**Goal of the exercise:** Reproduce every line of the material below verbatim, omitting the pictures from your output.
------ Given material
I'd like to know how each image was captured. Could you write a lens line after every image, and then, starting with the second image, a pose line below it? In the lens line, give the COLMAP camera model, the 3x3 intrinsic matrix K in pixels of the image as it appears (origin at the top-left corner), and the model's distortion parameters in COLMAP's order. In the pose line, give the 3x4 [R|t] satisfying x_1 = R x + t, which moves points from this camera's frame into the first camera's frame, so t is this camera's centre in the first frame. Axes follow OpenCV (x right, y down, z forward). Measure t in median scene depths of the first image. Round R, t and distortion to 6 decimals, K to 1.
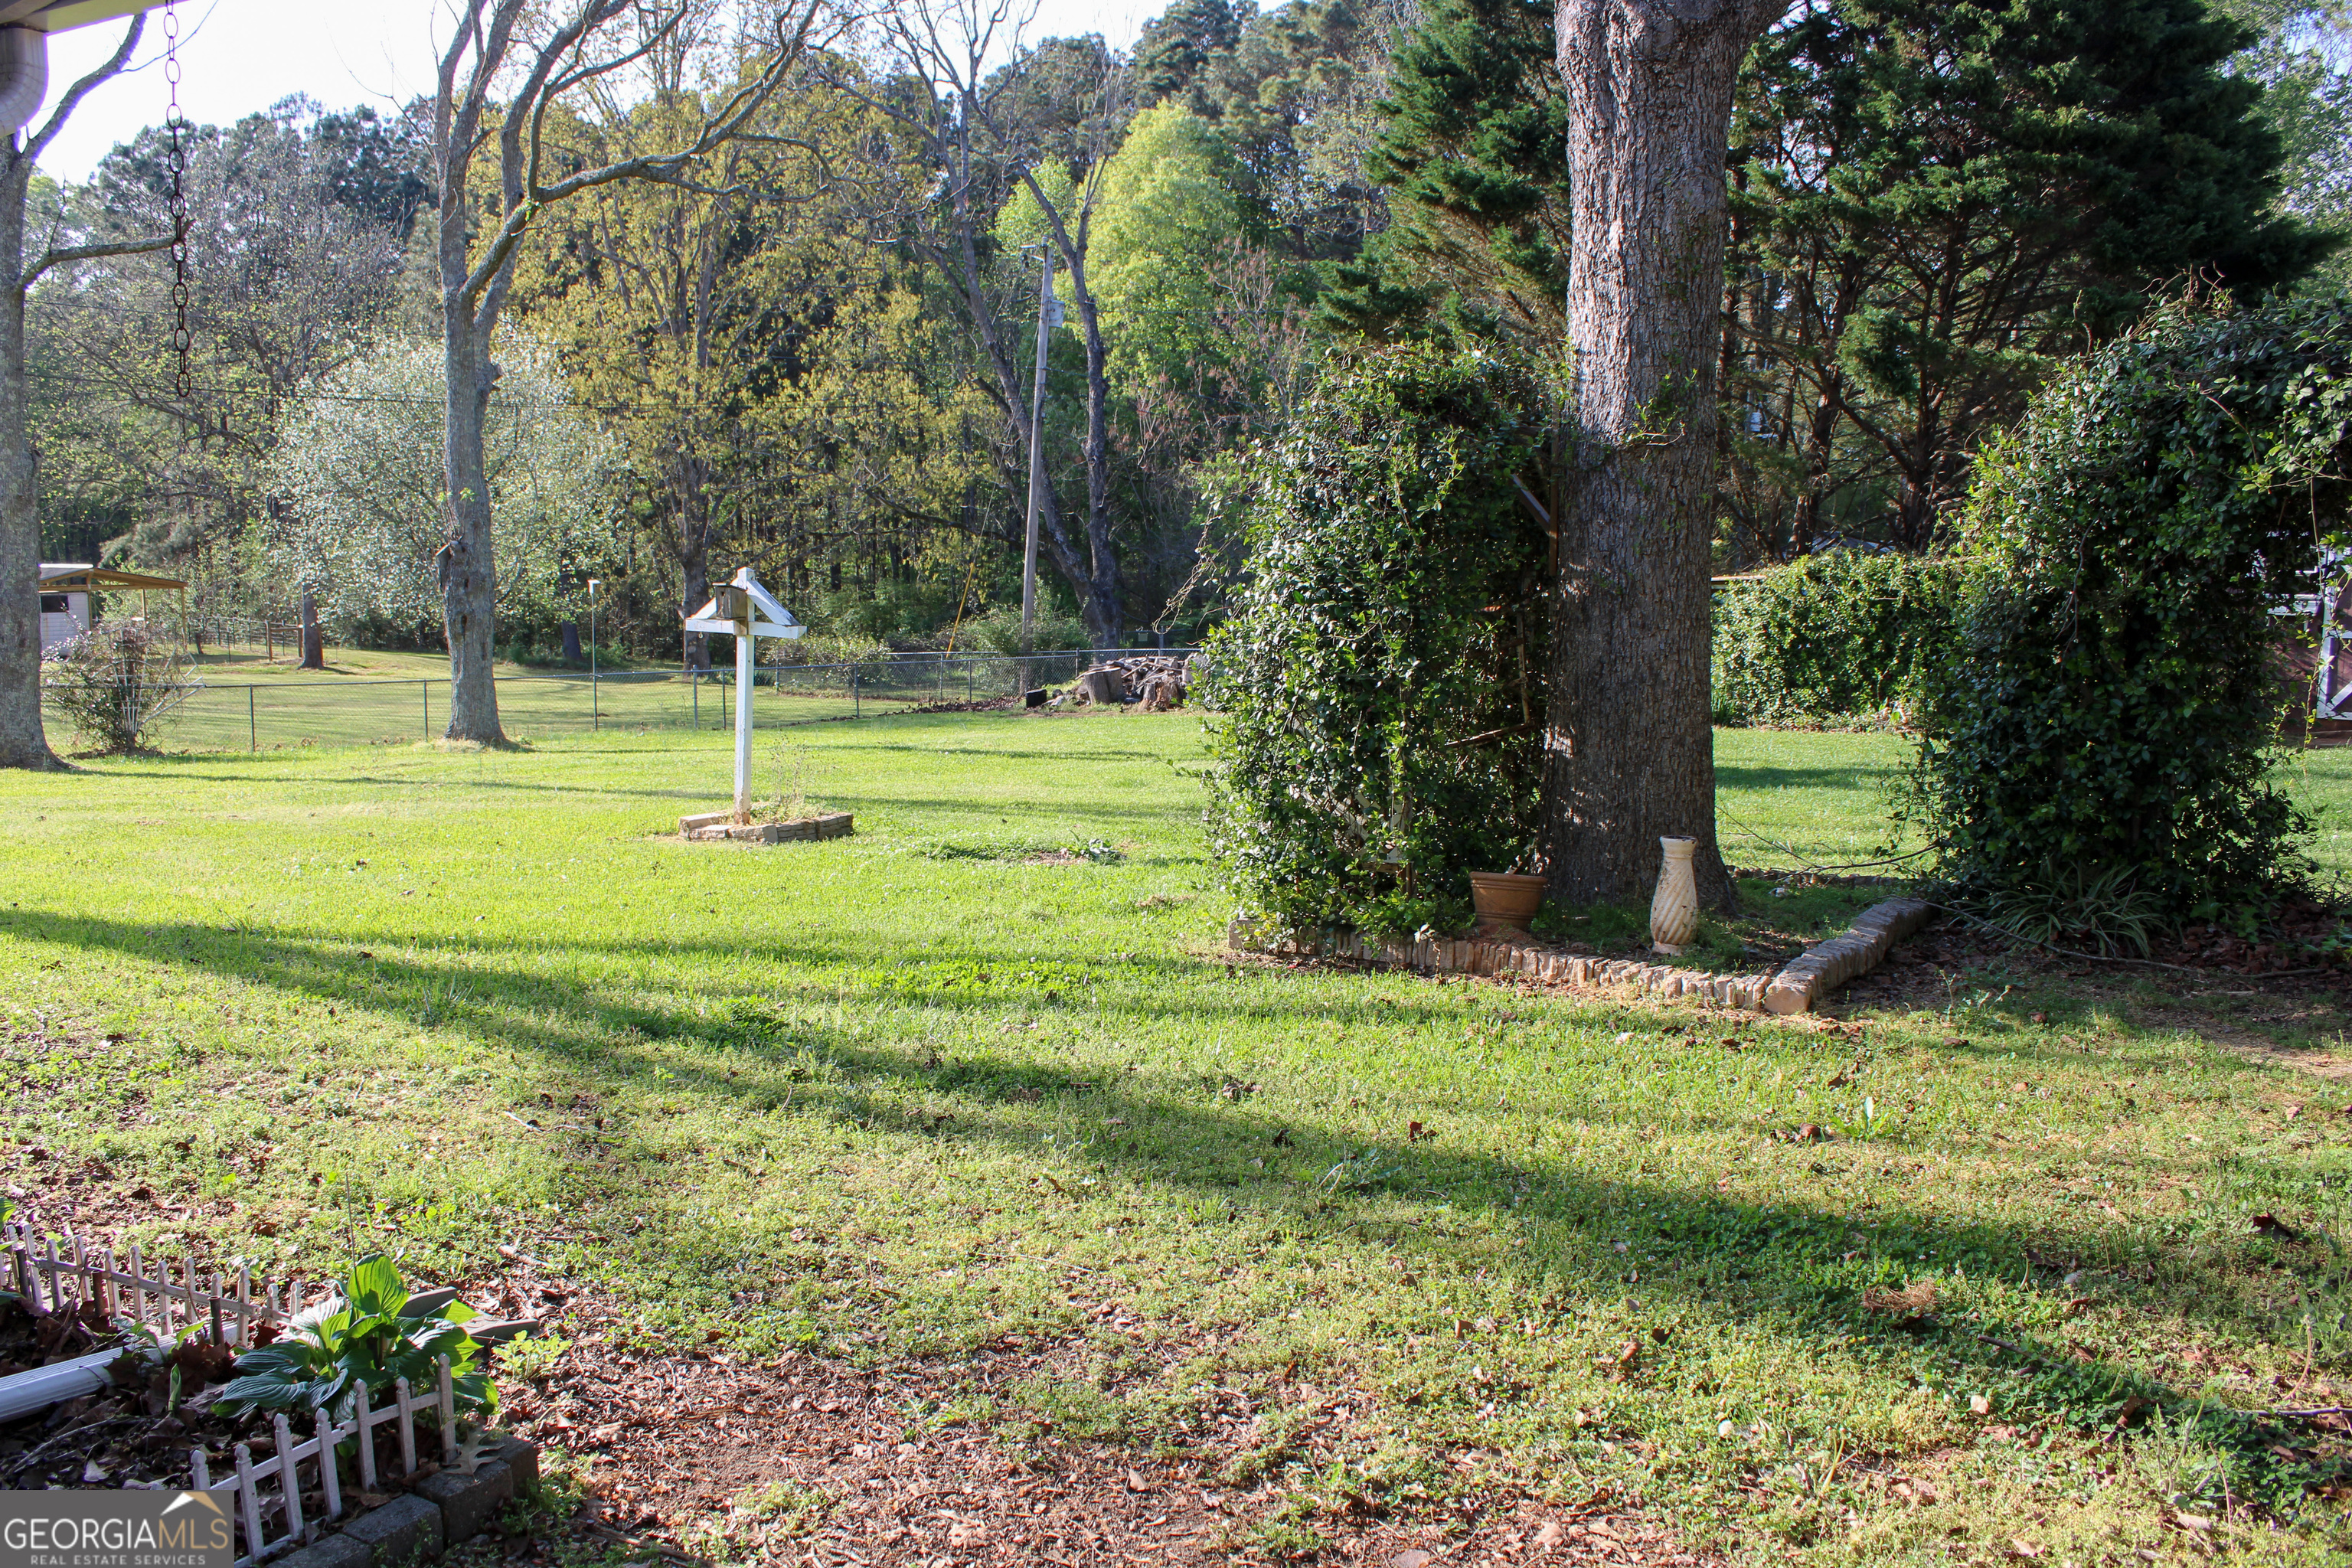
lens RADIAL K [[1937.3, 0, 1141.4], [0, 1937.3, 782.0], [0, 0, 1]] dist [-0.164925, 0.148562]
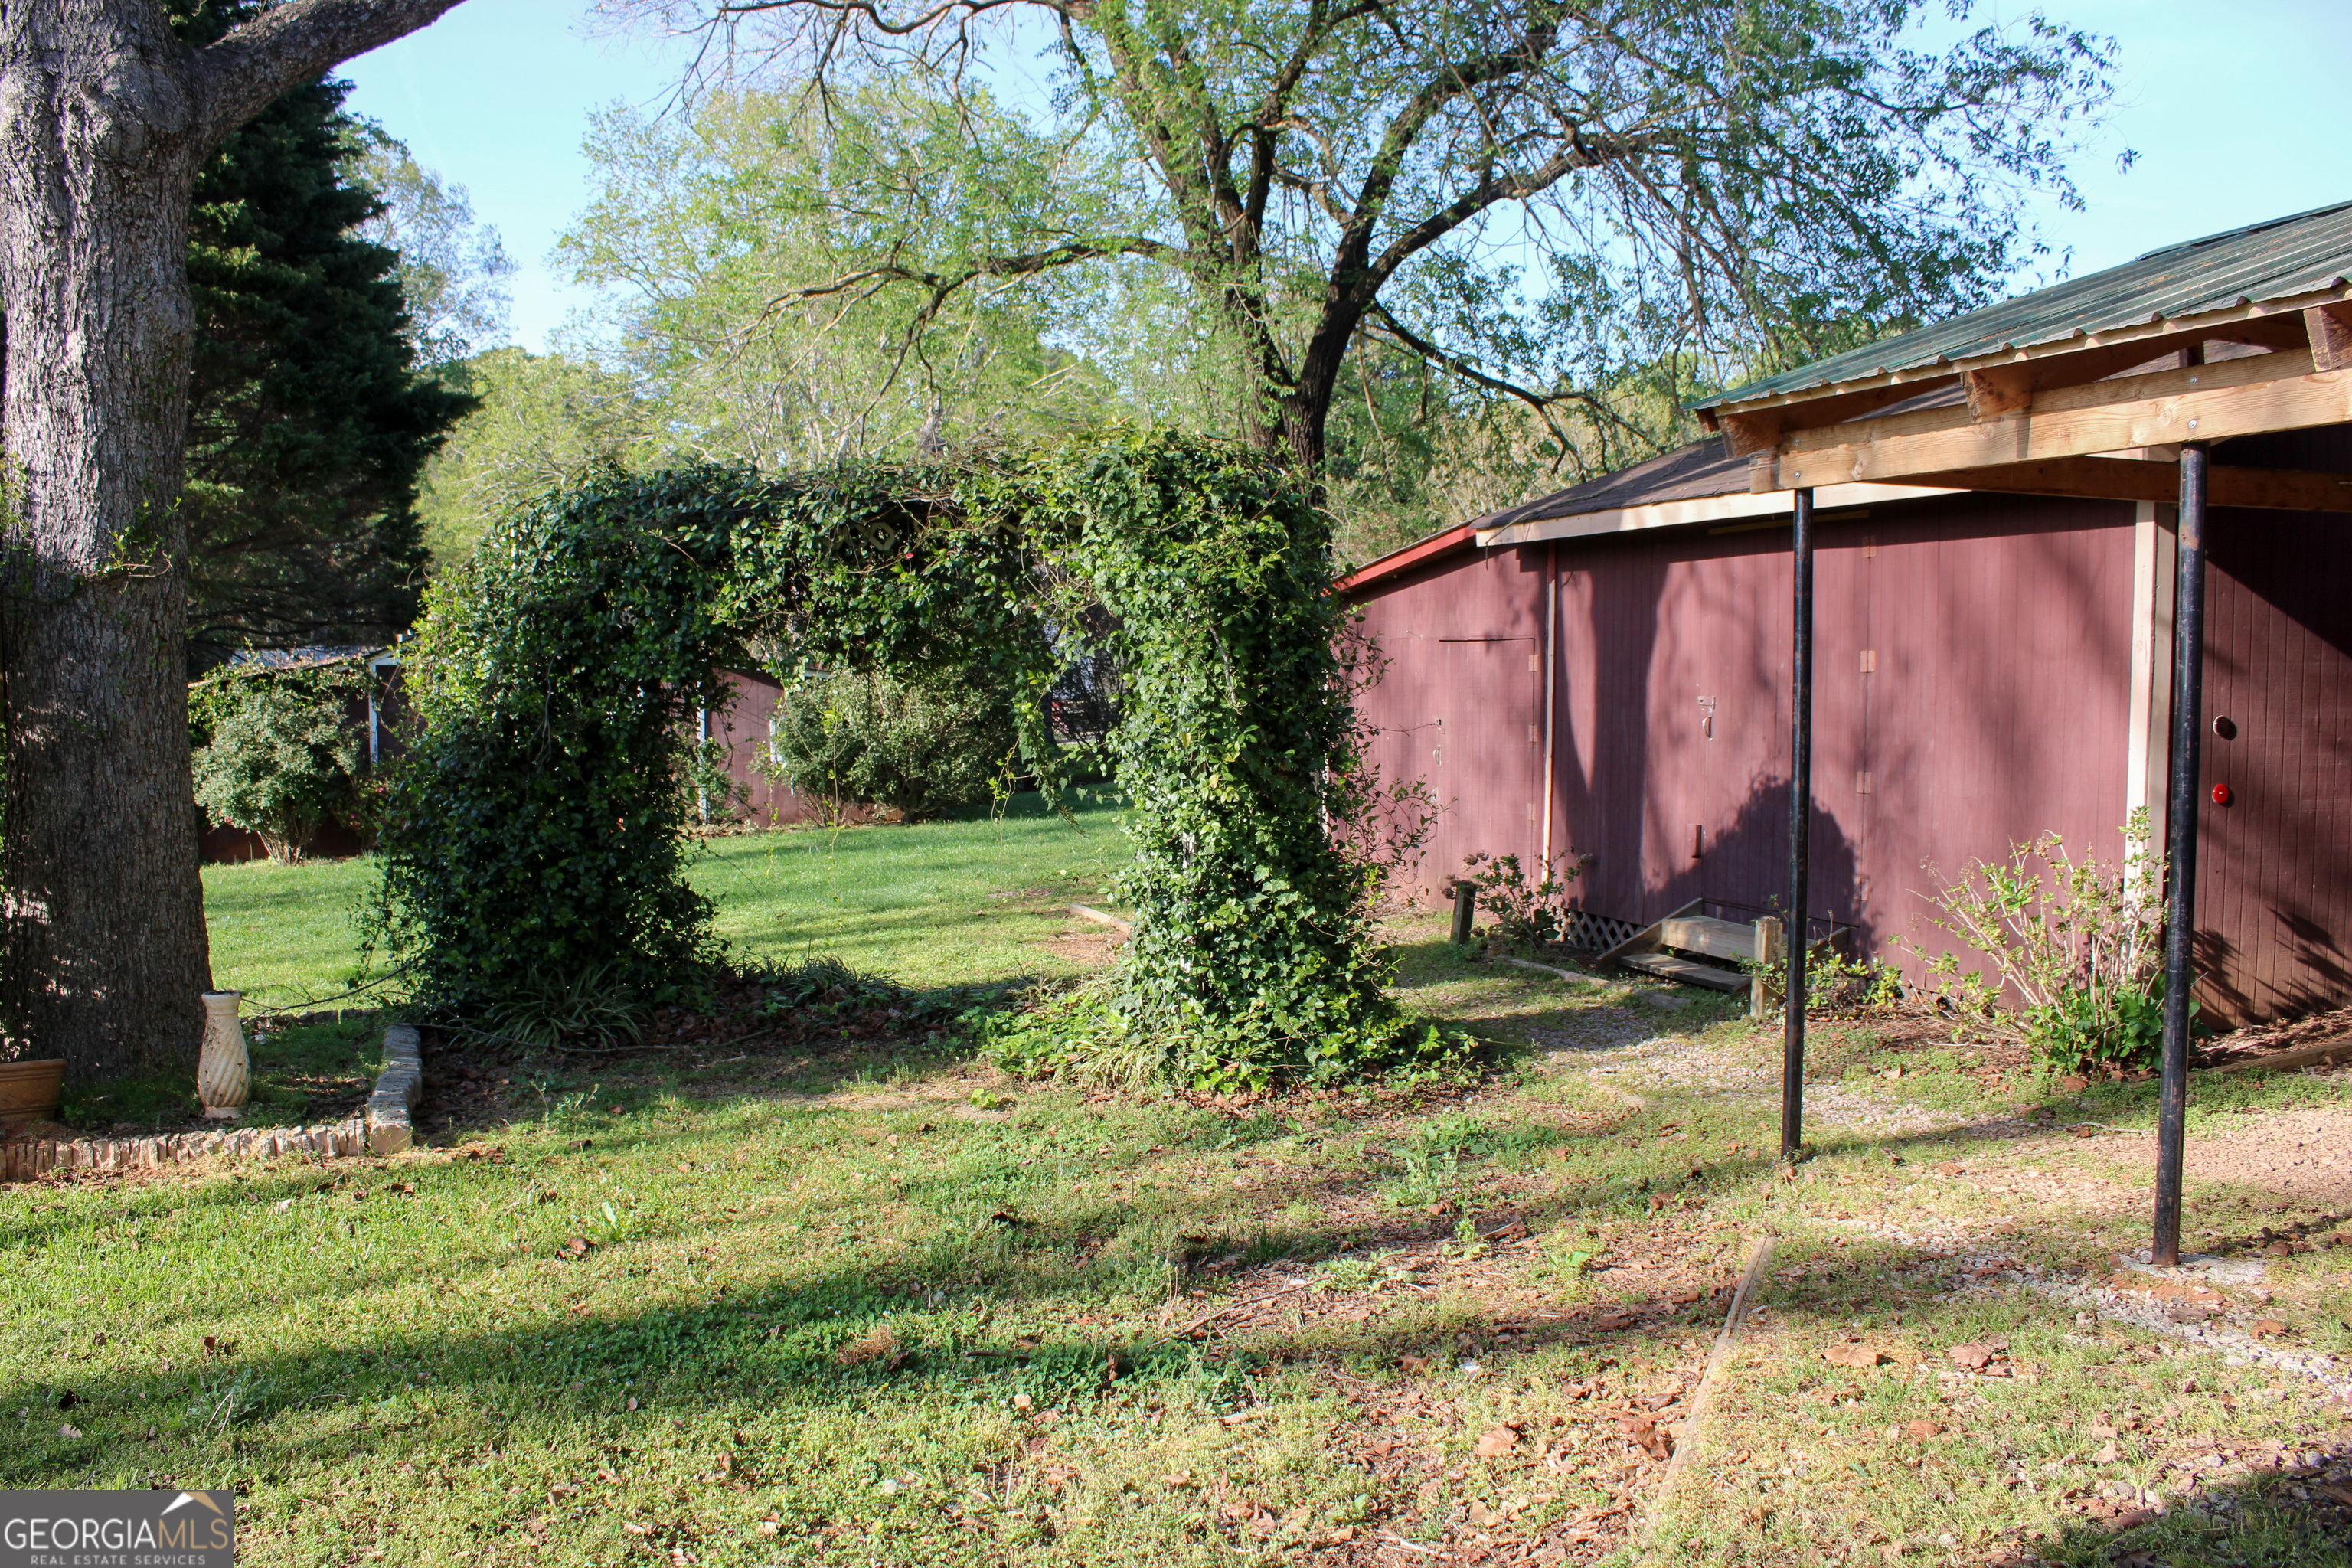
lens RADIAL K [[1937.3, 0, 1141.4], [0, 1937.3, 782.0], [0, 0, 1]] dist [-0.164925, 0.148562]
pose [[0.573754, -0.052551, 0.817340, -0.201255], [0.107409, 0.994149, -0.011479, -0.014366], [-0.811954, 0.094376, 0.576041, 0.088666]]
------------
**Solved problem:**
I'd like to know how each image was captured. Could you write a lens line after every image, and then, starting with the second image, a pose line below it? In the lens line, give the COLMAP camera model, the 3x3 intrinsic matrix K in pixels of the image as it appears (origin at the top-left corner), and the model's distortion parameters in COLMAP's order. In the pose line, give the 3x4 [R|t] satisfying x_1 = R x + t, which moves points from this camera's frame into the first camera's frame, so t is this camera's centre in the first frame. Axes follow OpenCV (x right, y down, z forward). Measure t in median scene depths of the first image. Round R, t and distortion to 6 decimals, K to 1.
lens RADIAL K [[1937.3, 0, 1141.4], [0, 1937.3, 782.0], [0, 0, 1]] dist [-0.164925, 0.148562]
lens RADIAL K [[1937.3, 0, 1141.4], [0, 1937.3, 782.0], [0, 0, 1]] dist [-0.164925, 0.148562]
pose [[0.573754, -0.052551, 0.817340, -0.201255], [0.107409, 0.994149, -0.011479, -0.014366], [-0.811954, 0.094376, 0.576041, 0.088666]]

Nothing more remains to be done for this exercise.